Collaborative approaches to teacher education

Collaboration is central to the work of a teacher; however, in traditional teacher education programs, there has been a tendency, particularly in the subject disciplines, for each academic to view their area as discrete from other course components. In order for pre-service teachers to see the value of collaboration, not only within but across disciplines, collaborative approaches should be modelled in teacher education programs. Examples of collaborations include the integration of literacy across coursework subjects, interdisciplinary workshops and combined assessment tasks.

The inclusion of specific literacy intervention across the disciplines has been mandated in some jurisdictions; this aims to assist students to develop awareness that language and discourse differ across the curriculum and that there is a need to learn literacies involved in each subject they undertake The capacity of teachers to support their students to address the language and literacy demands of specific disciplines is crucial to the clinical model. Key questions that guide literacy inclusion are:

  • What are the student’s existing skills in relation to listening, speaking, reading, viewing, writing and creating?
  • What evidence supports this?
  • What are the language and literacy demands of this task/topic/discipline?
  • What does the student need to know/do to address these demands?
  • How will the teacher support the student to develop the required skills and knowledge?
  • What theoretical and pedagogical approaches support this approach?
  • How will the student’s discipline- specific language and literacy development be measured?

Collaboration between literacy specialists and discipline-based academics facilitates all pre-service teachers to identify and understand discourse-specific literacies and genres, and to develop strategies to integrate explicit teaching of these into discipline content (Billman & Pearson 2013). One such interdisciplinary collaboration involves pre-service teachers of Physical Education undertaking literacy-based workshops utilising artworks. These workshops are collaborations between the Physical Education lecturer and literacy and art specialists. In these workshops, the pre-service teachers are asked to respond to artworks and associate their responses to their own professional and personal identities. The key outcomes of these workshops were the deepening of the pre-service teachers’ own visual, oral and written literacy skills, and the development of their own interdisciplinary approaches to teaching (Nash et al., 2015).

The collaboration of staff across core subject and discipline-based subjects can result in ‘combined’ assessment tasks that show the integration of subject content, pedagogy, literacy and considerations of contextual factors. In one such example at the Melbourne Graduate School of Education, the Clinical Praxis Exam (CPE) requires all pre-service teachers completing the Master of Teaching to report on their teaching in a particular subject area, and to discuss their pedagogical approaches given the students’ existing skills, the language and literacy demands of the specific task, the contextual factors impacting on the student, and relevant theory and research.

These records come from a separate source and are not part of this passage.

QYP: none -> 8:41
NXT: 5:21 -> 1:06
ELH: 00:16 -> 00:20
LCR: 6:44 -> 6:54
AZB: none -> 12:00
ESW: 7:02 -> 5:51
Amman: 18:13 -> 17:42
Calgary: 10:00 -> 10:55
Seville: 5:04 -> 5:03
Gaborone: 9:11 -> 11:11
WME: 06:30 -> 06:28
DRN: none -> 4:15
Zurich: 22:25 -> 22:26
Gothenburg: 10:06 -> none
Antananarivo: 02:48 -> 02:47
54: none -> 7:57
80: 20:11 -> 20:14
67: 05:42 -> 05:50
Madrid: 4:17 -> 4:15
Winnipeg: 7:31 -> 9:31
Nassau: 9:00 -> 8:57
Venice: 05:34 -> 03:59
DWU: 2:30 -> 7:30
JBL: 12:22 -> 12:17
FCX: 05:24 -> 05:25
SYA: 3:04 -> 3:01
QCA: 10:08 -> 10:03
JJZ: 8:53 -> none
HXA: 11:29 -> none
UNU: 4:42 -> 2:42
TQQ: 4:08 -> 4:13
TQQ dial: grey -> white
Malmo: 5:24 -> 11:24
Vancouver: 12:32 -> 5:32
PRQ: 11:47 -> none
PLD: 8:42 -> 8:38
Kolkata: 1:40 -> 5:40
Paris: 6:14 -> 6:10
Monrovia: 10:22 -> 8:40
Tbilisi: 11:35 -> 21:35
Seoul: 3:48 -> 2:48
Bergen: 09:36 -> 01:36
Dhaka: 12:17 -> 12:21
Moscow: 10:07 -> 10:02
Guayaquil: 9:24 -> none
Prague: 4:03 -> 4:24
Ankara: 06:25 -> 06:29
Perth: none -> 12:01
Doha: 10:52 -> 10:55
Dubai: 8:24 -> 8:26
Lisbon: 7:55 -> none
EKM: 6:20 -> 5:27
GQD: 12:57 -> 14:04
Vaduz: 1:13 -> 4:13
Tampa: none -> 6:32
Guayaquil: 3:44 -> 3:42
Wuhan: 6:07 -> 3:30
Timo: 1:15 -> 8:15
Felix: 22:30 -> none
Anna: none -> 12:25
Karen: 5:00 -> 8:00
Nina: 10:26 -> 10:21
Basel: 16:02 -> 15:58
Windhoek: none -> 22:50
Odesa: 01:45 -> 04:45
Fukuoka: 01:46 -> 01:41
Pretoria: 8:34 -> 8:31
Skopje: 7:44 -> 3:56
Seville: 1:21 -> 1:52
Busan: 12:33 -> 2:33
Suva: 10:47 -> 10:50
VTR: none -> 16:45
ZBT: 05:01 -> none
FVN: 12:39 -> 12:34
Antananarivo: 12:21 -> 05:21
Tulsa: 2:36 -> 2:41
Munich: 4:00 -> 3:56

This task requires teaching staff from across the program to become familiar with subjects outside their own specialised fields, and to be involved in assessment panels comprising a range of staff from both the university and partnerships schools (McLean Davies et al, 2013).

Collaborations such as those outlined model good practice for pre-service teachers, and also provide academic staff with holistic learning experiences leading to understandings that enable them to approach their work as clinical educators.

Evidence base and references

Billman, A. and Pearson, P.D (2013). Literacy in the disciplines. In Literacy Learning: the Middle Years, 21(1).

McLean Davies, L., Anderson, M., Deans, J., Dinham, S., Griffin, P , Kameniar, B. , Page, J.,  Reid,  C., Rickards, F., Tayler, C., & Tyler, D. (2013). Masterly preparation: Embedding clinical practice in a graduate pre-service teacher education programme. Journal of Education for Teaching: International research and pedagogy 39 (1): 93-106. DOI:10.1080/02607476.2012.733193

Nash. M., Kent, H. and Reid, C. (In press – accepted March 2015). Learning across figured worlds. In The Arts Collection.